In case you need it, a minified version of the code is available under dist/index.min.js. When loading this file as a script, YALPS will be available as a global variable named YALPS:

<script src="https://unpkg.com/[email protected]/dist/index.min.js"></script>
<!-- For unpkg, `dist/index.min.js` is the default, so you can choose to omit it. -->
<!-- <script src="https://unpkg.com/[email protected]"></script> -->
<script>
  const { solve } = YALPS
  /* your code */
</script>

Like unpkg above, a similar shorthand is also supported for jsdelivr:

<script src="https://cdn.jsdelivr.net/npm/[email protected]"></script>
<!-- Same as the below -->
<!-- <script src="https://cdn.jsdelivr.net/npm/[email protected]/dist/index.min.js"></script> -->
<script>
  const { solve } = YALPS
  /* your code */
</script>

Performance

While YALPS generally performs better than javascript-lp-solver, this solver is still geared towards small problems (hundreds of variables or constraints). For example, the solver keeps the full representation of the matrix in memory as a dense array. As a general rule, the number of variables and constraints should probably be a few thousand or less, and the number of integer variables should be a few hundred at the most. If your use case has large problems, it is recommended that you first benchmark and test the solver on your own before committing to using it. For very large and/or integral problems, a more professional solver is recommended, e.g. glpk.js.

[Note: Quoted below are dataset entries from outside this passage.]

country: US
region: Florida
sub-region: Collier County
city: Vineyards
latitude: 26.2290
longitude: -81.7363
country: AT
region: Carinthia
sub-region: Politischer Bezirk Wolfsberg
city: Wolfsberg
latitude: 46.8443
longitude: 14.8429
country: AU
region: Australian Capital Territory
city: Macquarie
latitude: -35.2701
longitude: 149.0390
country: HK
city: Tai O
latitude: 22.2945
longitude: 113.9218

Nevertheless, below are the results from some benchmarks comparing YALPS to other solvers. Each solver was run 30 times for each benchmark problem. A full garbage collection was manually triggered before starting each solver's 30 trials. The averages and standard deviations are measured in milliseconds. Slowdown is calculated as mean / fastest mean. The benchmarks were run on ts-node v10.9.1 and node v19.8.1. Your mileage may vary in a browser setting.

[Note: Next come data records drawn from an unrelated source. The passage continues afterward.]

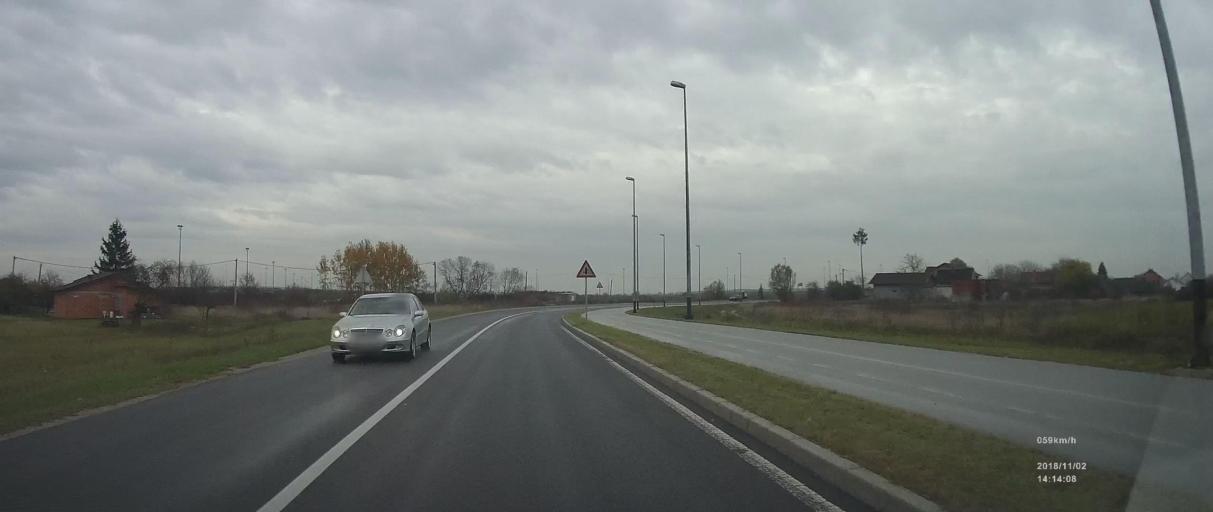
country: HR
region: Zagrebacka
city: Gradici
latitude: 45.6935
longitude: 16.0609
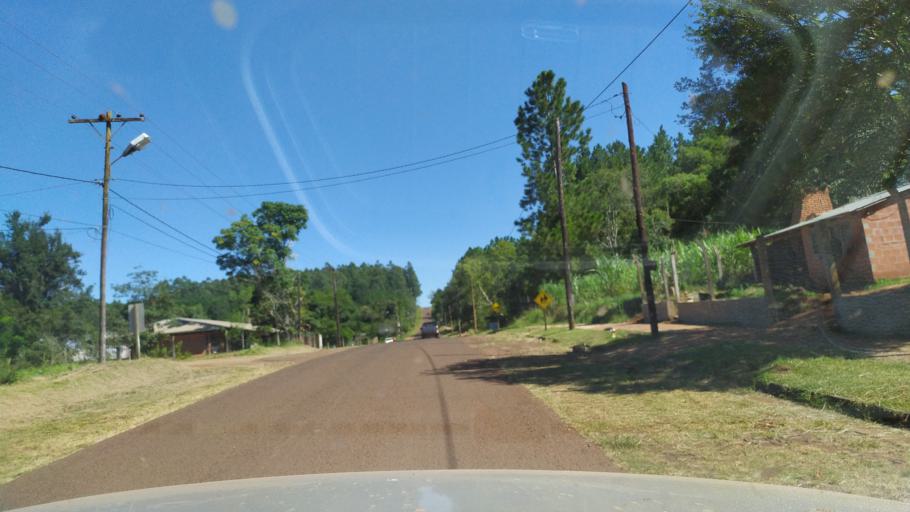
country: AR
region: Misiones
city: Caraguatay
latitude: -26.6521
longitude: -54.7435
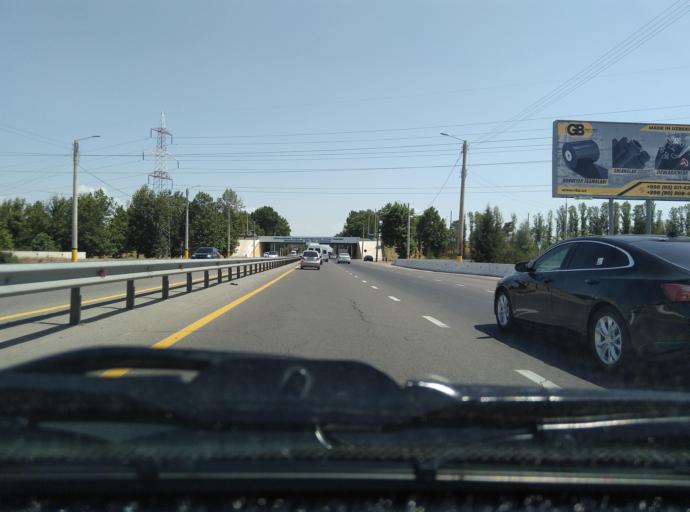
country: UZ
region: Toshkent Shahri
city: Bektemir
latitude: 41.2461
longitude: 69.3943
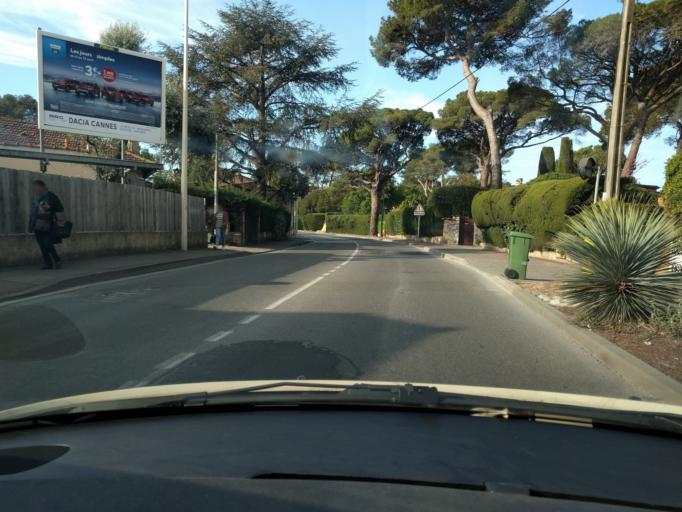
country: FR
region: Provence-Alpes-Cote d'Azur
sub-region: Departement des Alpes-Maritimes
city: Mougins
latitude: 43.5725
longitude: 6.9833
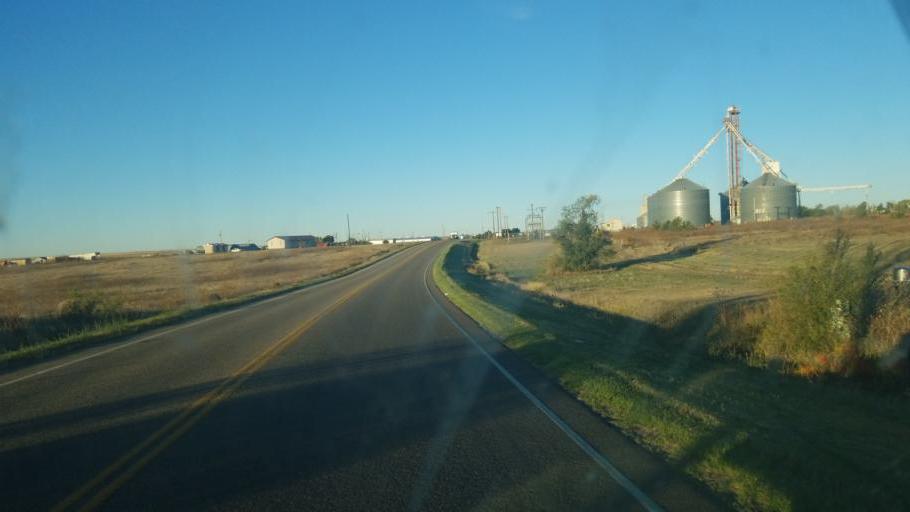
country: US
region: Colorado
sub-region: Cheyenne County
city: Cheyenne Wells
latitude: 38.8173
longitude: -102.3459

The code used for these benchmarks is available under benchmarks/. Measuring performance isn't always straightforward, so take these synthetic benchmarks with a grain of salt. It is always recommended to benchmark for your use case. Then again, if your problems are typically of small size, then this solver should have no issue (and may be faster)!

Maintenance/Status

This package is still being maintained (i.e., bug fixes and security updates as necessary). However, no new features are planned or being worked on at this time.